═══ Data records ═══

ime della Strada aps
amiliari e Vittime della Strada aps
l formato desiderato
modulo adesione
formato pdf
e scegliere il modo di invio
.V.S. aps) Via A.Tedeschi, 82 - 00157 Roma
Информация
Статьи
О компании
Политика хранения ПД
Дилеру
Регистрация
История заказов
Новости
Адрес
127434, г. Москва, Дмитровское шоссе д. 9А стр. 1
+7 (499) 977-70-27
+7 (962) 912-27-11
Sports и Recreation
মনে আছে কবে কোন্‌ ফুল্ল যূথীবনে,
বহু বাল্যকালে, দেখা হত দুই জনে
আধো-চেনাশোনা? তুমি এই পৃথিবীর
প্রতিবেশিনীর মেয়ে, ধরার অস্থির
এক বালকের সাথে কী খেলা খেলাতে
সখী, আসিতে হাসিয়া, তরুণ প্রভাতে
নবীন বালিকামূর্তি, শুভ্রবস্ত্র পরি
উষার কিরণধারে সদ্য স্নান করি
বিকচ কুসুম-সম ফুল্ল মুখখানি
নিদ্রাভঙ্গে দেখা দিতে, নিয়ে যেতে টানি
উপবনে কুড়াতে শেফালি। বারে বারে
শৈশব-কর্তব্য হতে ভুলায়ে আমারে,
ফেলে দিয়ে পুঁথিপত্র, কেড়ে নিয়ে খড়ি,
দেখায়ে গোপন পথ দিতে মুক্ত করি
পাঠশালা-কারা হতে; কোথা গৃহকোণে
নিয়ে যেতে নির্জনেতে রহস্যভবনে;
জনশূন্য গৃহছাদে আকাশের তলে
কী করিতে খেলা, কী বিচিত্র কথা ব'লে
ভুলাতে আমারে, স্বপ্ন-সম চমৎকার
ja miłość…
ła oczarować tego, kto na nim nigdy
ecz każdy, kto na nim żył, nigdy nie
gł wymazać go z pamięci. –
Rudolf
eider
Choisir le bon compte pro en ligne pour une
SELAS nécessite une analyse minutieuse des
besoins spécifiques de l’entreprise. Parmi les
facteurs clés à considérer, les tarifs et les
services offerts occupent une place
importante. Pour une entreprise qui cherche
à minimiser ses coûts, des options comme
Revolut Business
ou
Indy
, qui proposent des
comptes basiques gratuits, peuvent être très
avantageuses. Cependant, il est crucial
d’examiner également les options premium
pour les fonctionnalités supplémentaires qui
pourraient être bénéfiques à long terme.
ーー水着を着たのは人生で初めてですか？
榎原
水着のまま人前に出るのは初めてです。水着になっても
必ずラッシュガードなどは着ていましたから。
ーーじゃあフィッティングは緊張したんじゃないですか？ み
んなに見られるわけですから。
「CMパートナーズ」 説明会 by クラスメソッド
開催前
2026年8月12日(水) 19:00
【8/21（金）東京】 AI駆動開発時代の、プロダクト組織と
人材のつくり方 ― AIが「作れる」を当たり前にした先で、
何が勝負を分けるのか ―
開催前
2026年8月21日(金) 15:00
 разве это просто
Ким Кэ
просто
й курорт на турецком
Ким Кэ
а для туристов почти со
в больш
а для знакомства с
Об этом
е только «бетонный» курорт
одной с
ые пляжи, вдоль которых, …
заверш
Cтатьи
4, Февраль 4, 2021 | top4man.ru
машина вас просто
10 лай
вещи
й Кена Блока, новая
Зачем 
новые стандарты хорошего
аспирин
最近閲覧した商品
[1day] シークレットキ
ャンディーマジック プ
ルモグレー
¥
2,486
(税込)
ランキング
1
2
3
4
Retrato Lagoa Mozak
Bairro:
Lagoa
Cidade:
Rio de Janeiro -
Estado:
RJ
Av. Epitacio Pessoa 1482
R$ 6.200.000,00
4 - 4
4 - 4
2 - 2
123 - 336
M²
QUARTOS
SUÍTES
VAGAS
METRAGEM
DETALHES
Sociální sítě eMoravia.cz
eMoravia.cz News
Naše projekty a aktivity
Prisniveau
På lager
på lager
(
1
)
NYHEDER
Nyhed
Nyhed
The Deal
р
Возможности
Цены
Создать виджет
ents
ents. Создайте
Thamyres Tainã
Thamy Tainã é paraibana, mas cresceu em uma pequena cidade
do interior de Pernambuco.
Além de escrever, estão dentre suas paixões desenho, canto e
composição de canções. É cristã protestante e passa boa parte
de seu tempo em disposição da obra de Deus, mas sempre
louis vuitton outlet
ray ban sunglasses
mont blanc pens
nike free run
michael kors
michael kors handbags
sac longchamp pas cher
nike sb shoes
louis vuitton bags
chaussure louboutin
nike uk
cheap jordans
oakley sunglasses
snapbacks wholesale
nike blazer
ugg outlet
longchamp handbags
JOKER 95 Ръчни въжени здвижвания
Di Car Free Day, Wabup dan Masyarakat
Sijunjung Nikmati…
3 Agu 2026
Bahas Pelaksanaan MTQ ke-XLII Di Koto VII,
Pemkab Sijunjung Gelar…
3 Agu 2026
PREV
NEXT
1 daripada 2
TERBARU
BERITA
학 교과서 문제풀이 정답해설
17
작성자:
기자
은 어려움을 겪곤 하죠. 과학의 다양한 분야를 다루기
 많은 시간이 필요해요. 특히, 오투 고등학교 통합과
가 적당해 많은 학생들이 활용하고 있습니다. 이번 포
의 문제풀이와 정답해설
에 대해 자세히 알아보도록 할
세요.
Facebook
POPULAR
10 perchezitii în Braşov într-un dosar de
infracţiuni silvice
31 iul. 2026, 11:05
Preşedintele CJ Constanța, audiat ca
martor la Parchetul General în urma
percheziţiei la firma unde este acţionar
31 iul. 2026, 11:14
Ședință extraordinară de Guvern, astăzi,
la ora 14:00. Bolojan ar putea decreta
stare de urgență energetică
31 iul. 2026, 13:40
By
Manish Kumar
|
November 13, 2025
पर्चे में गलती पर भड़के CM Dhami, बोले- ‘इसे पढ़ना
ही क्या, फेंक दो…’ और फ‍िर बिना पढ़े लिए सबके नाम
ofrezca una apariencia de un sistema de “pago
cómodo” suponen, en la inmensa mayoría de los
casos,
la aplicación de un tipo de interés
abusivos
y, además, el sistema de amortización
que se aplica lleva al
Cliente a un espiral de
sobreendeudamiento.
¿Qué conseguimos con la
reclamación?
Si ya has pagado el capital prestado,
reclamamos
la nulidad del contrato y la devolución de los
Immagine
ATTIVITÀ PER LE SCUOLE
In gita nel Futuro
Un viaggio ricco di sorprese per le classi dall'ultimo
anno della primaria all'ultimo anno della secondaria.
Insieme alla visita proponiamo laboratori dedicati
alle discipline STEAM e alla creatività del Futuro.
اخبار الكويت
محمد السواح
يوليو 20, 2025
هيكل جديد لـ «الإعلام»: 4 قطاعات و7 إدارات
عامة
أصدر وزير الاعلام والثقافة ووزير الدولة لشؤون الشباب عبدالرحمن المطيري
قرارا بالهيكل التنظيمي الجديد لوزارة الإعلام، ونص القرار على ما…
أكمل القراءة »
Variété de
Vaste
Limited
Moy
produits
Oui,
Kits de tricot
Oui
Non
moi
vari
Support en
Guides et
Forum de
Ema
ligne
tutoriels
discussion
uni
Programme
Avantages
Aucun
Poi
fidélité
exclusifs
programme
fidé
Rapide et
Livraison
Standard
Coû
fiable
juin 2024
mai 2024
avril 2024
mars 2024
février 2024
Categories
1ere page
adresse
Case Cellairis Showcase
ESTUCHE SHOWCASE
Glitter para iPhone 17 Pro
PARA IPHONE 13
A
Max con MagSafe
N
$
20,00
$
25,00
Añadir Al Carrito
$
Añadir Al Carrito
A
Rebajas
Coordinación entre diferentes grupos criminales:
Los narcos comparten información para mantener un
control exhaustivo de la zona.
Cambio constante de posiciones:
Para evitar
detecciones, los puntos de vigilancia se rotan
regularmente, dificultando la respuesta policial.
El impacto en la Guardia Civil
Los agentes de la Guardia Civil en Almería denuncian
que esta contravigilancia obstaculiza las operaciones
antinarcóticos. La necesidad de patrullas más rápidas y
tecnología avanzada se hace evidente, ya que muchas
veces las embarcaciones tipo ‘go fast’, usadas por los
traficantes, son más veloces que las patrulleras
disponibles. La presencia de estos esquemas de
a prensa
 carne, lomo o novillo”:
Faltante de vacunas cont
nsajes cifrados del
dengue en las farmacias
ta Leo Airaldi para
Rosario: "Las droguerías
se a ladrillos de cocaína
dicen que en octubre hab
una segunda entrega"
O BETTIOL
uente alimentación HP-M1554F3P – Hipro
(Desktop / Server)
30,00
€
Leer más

═══

## Exercise goal:
Beginning at the top of the data, extract each line through the line containing "ফেলে দিয়ে পুঁথিপত্র, কেড়ে" and return those lines exactly, with nothing added.

## Response area:
ime della Strada aps
amiliari e Vittime della Strada aps
l formato desiderato
modulo adesione
formato pdf
e scegliere il modo di invio
.V.S. aps) Via A.Tedeschi, 82 - 00157 Roma
Информация
Статьи
О компании
Политика хранения ПД
Дилеру
Регистрация
История заказов
Новости
Адрес
127434, г. Москва, Дмитровское шоссе д. 9А стр. 1
+7 (499) 977-70-27
+7 (962) 912-27-11
Sports и Recreation
মনে আছে কবে কোন্‌ ফুল্ল যূথীবনে,
বহু বাল্যকালে, দেখা হত দুই জনে
আধো-চেনাশোনা? তুমি এই পৃথিবীর
প্রতিবেশিনীর মেয়ে, ধরার অস্থির
এক বালকের সাথে কী খেলা খেলাতে
সখী, আসিতে হাসিয়া, তরুণ প্রভাতে
নবীন বালিকামূর্তি, শুভ্রবস্ত্র পরি
উষার কিরণধারে সদ্য স্নান করি
বিকচ কুসুম-সম ফুল্ল মুখখানি
নিদ্রাভঙ্গে দেখা দিতে, নিয়ে যেতে টানি
উপবনে কুড়াতে শেফালি। বারে বারে
শৈশব-কর্তব্য হতে ভুলায়ে আমারে,
ফেলে দিয়ে পুঁথিপত্র, কেড়ে নিয়ে খড়ি,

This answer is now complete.